Your tasks:
[a] Using the forum thread on overclocking an AMD processor, answer the following:
(i) Which graphics card appears in the first poster's configuration?
(ii) In what increments does the reply recommend raising the FSB?
(iii) Which test does the reply say to run after booting into Windows?
[b] Resume the forum thread on overclocking an AMD processor from the point at which it ends.

# overclocki ma amd......



## anilthomas26 (Sep 7, 2006)

in ma bios there is an option to overclock by 1% , 2% 5% etc......

shud i try it out ????

ma config is.:

asus k8n mobo
1gb ram
evga 6800gs 256mb
amd 64 bit 2800+


----------



## akshayt (Sep 7, 2006)

Do it manually.

I am not very sure about s754 but it should mostly be like.

1)Confirm whether the motherboard has PCI and AGP locks.

2)Use RAM dividers unless you have overclockable RAM, set RAM to maybe 333. Increase FSB in increments of 2-5MHz and boot into windows to check for stability. Run Super Pi 1M test. 

3)Repeat the process again and again until it refuses to boot. Then increase the v core by the smallest possible increment possible. Keep in mind the safe limits of this CPU at stock cooling and also keep a control over your temperatures. If they go to high, you will fry something.

The data:
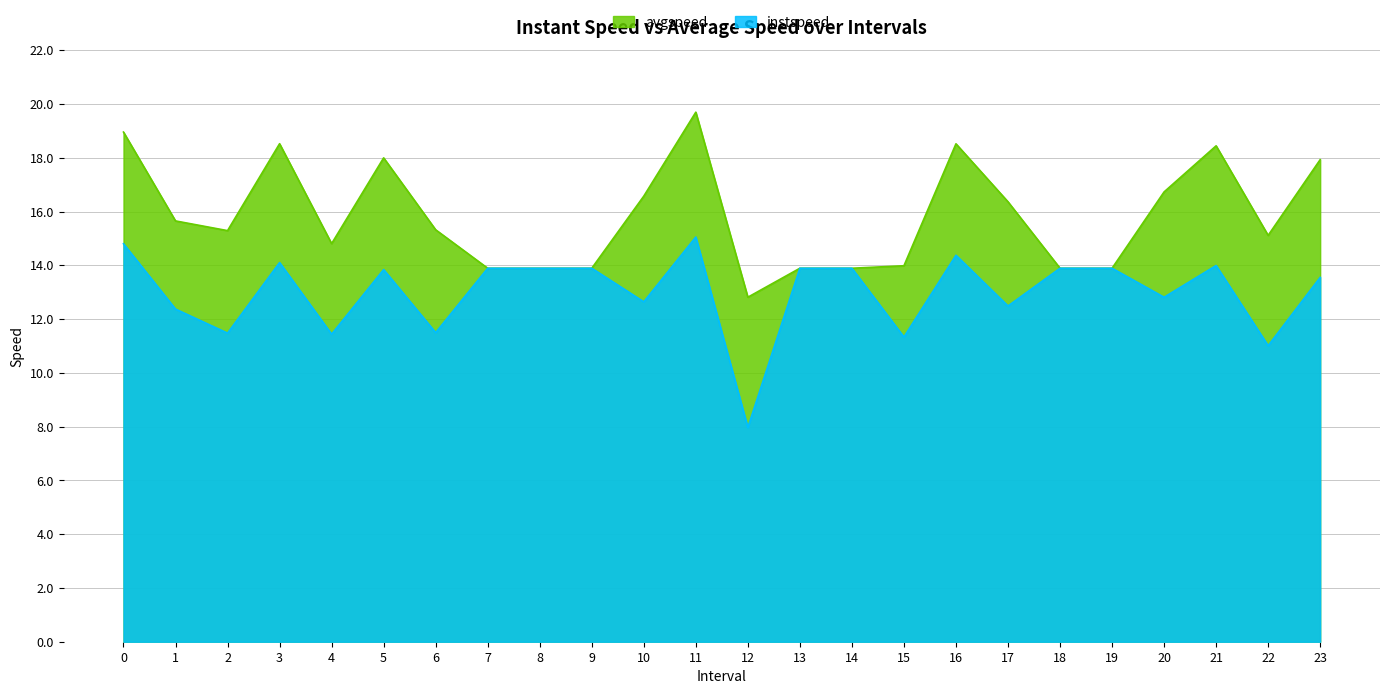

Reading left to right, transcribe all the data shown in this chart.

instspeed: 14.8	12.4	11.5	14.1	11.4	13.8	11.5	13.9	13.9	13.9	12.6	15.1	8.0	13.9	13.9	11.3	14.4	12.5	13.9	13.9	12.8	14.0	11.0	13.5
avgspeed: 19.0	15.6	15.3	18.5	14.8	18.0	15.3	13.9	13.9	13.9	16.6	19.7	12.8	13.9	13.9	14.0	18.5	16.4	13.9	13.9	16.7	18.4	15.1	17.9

Outputs in order:
[a]
(i) An EVGA 6800GS with 256 MB.
(ii) Increments of 2-5 MHz.
(iii) The Super Pi 1M test.

[b]
4)Try with different mutlipliers.

read details at : www.amd64oc.blogspot.com


----------



## anilthomas26 (Sep 7, 2006)

i was not very sure bout doin it manually....tat is y i asked wether it wud be ok if i use the automated process available.....

its ther in my bios as i said.......


----------



## akshayt (Sep 7, 2006)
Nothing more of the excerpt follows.